Task requirements:
1. In what programming language is the program in the MHD program summary written?
2. Please extract the part of the MHD program summary starting with "Authors: L. Heck, D.R." and going on through "Operating system: UNIX.".

Selected passage:
-- -- --
Authors: L. Heck, D.R. Flower, G. Pineau Des Forets
Program title: MHD
Catalogue identifier: ABLS_v1_0
Distribution format: gz
Journal reference: Comput. Phys. Commun. 58(1990)169
Programming language: Fortran.
Computer: SUN 3/160 WORKSTATION.
Operating system: UNIX.
RAM: 180K words
Word size: 32
Keywords: Astrophysics, Interstellar medium, Shocks, Interstellar clouds, Molecules, Magnetic fields, Polycyclic aromatic Hydrocarbons.
Classification: 1.8.

Nature of problem:
Shocks are known to be generated in the interstellar medium, for example, in regions of star formation. The structure of the shocks is modified by the interstellar magnetic field. The continuous or C-type shocks which are anticipated in such regions change the physical and chemical state of the gas. Chemical changes to the degree of ionization impinge, in turn, on the shock structure, and so the magnetohydrodynamical (MHD) and chemical rate equations need to be solved simultaneously. The column densities of atomic and molecular species may be calculated and compared with observations, yielding information on the physical and chemical conditions in the interstellar gas.
-- -- --
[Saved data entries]
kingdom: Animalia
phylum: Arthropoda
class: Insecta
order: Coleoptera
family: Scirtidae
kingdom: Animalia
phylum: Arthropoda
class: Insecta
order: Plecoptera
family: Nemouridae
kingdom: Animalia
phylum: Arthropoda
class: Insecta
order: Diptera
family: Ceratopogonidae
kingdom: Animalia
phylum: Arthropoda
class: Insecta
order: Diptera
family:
-- -- --
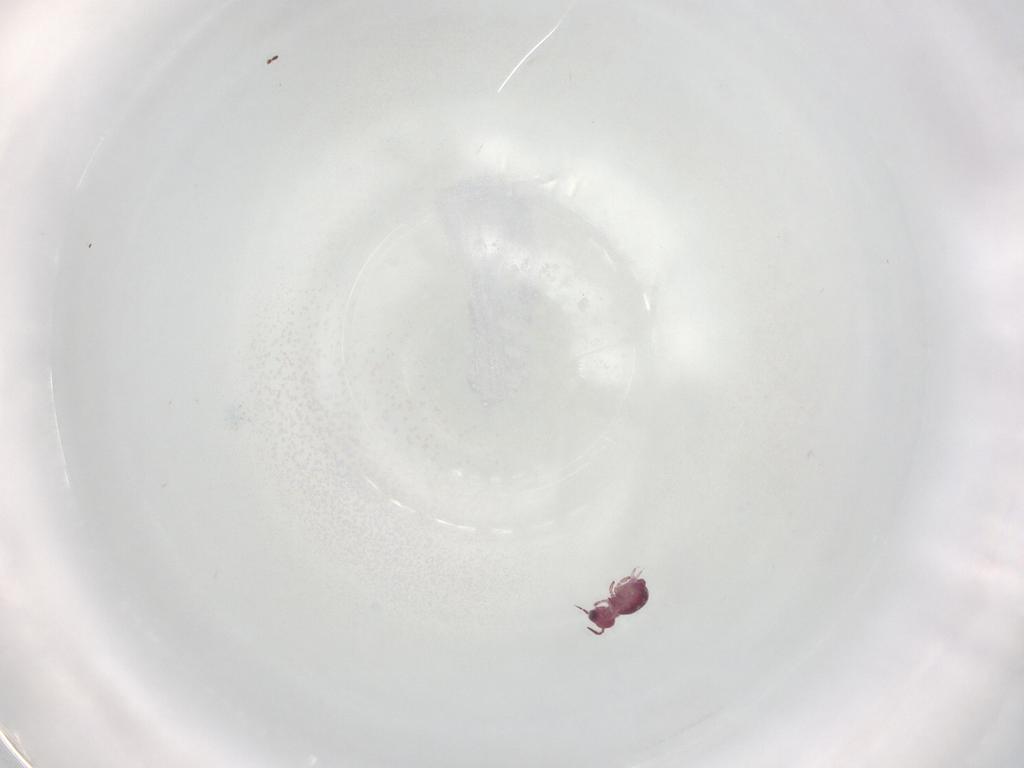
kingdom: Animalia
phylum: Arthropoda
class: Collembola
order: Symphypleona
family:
-- -- --
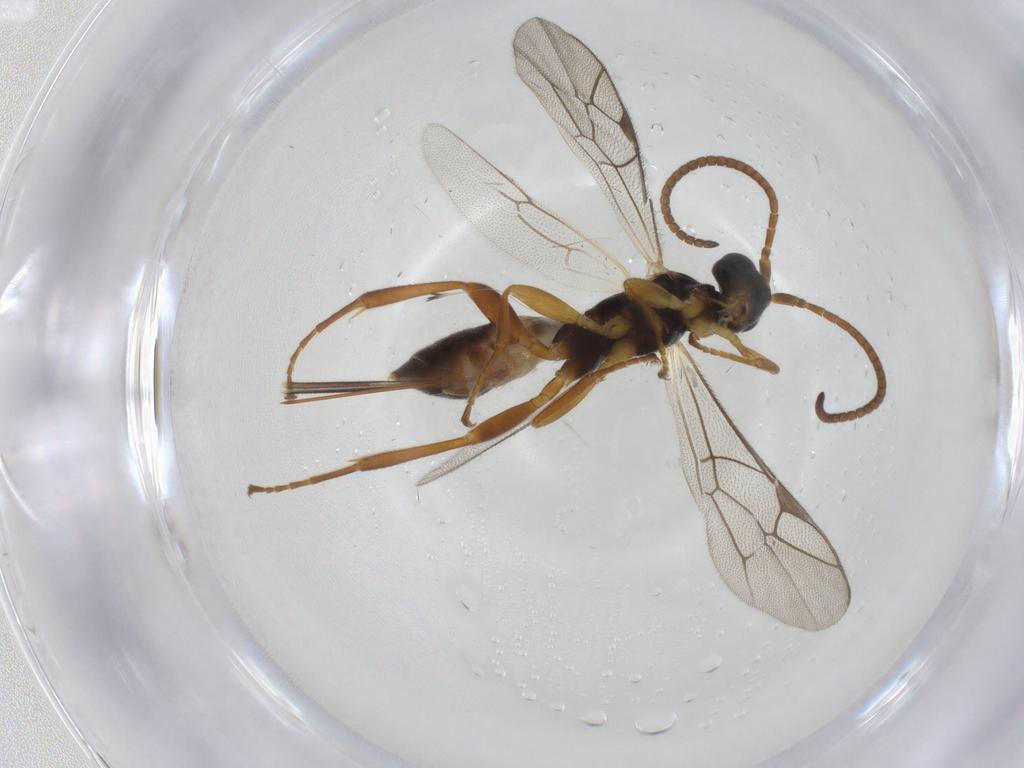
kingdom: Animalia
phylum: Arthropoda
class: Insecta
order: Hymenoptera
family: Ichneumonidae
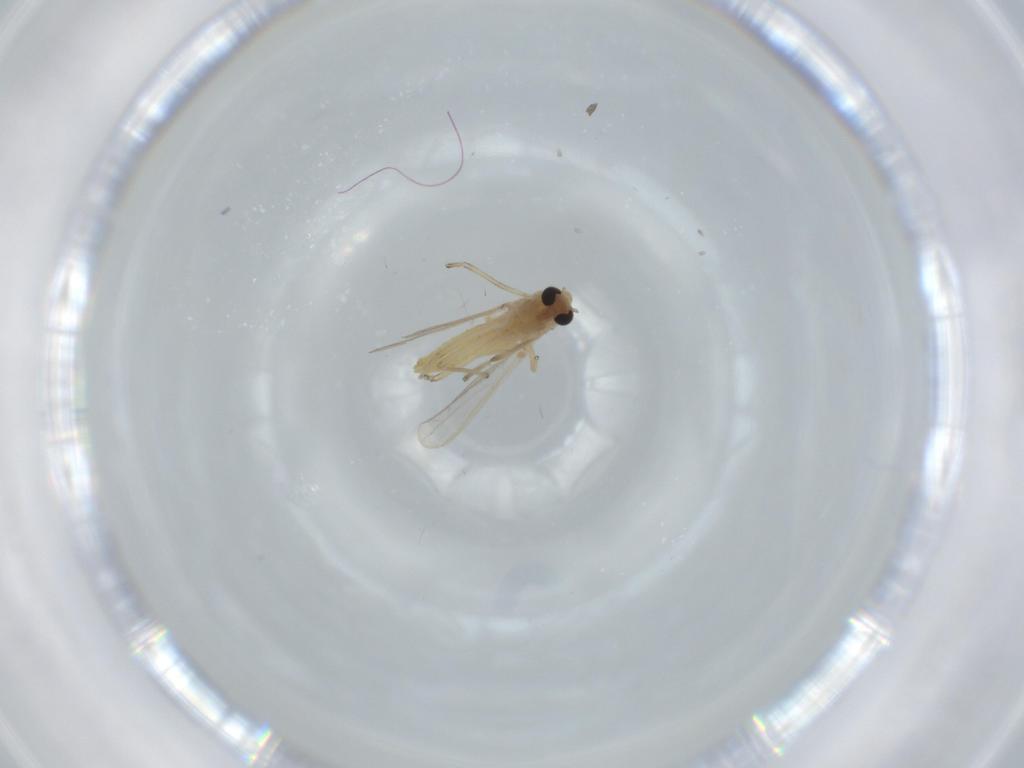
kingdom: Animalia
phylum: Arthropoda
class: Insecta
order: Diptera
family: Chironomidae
-- -- --
Solution set:
1. Fortran.

2.
Authors: L. Heck, D.R. Flower, G. Pineau Des Forets
Program title: MHD
Catalogue identifier: ABLS_v1_0
Distribution format: gz
Journal reference: Comput. Phys. Commun. 58(1990)169
Programming language: Fortran.
Computer: SUN 3/160 WORKSTATION.
Operating system: UNIX.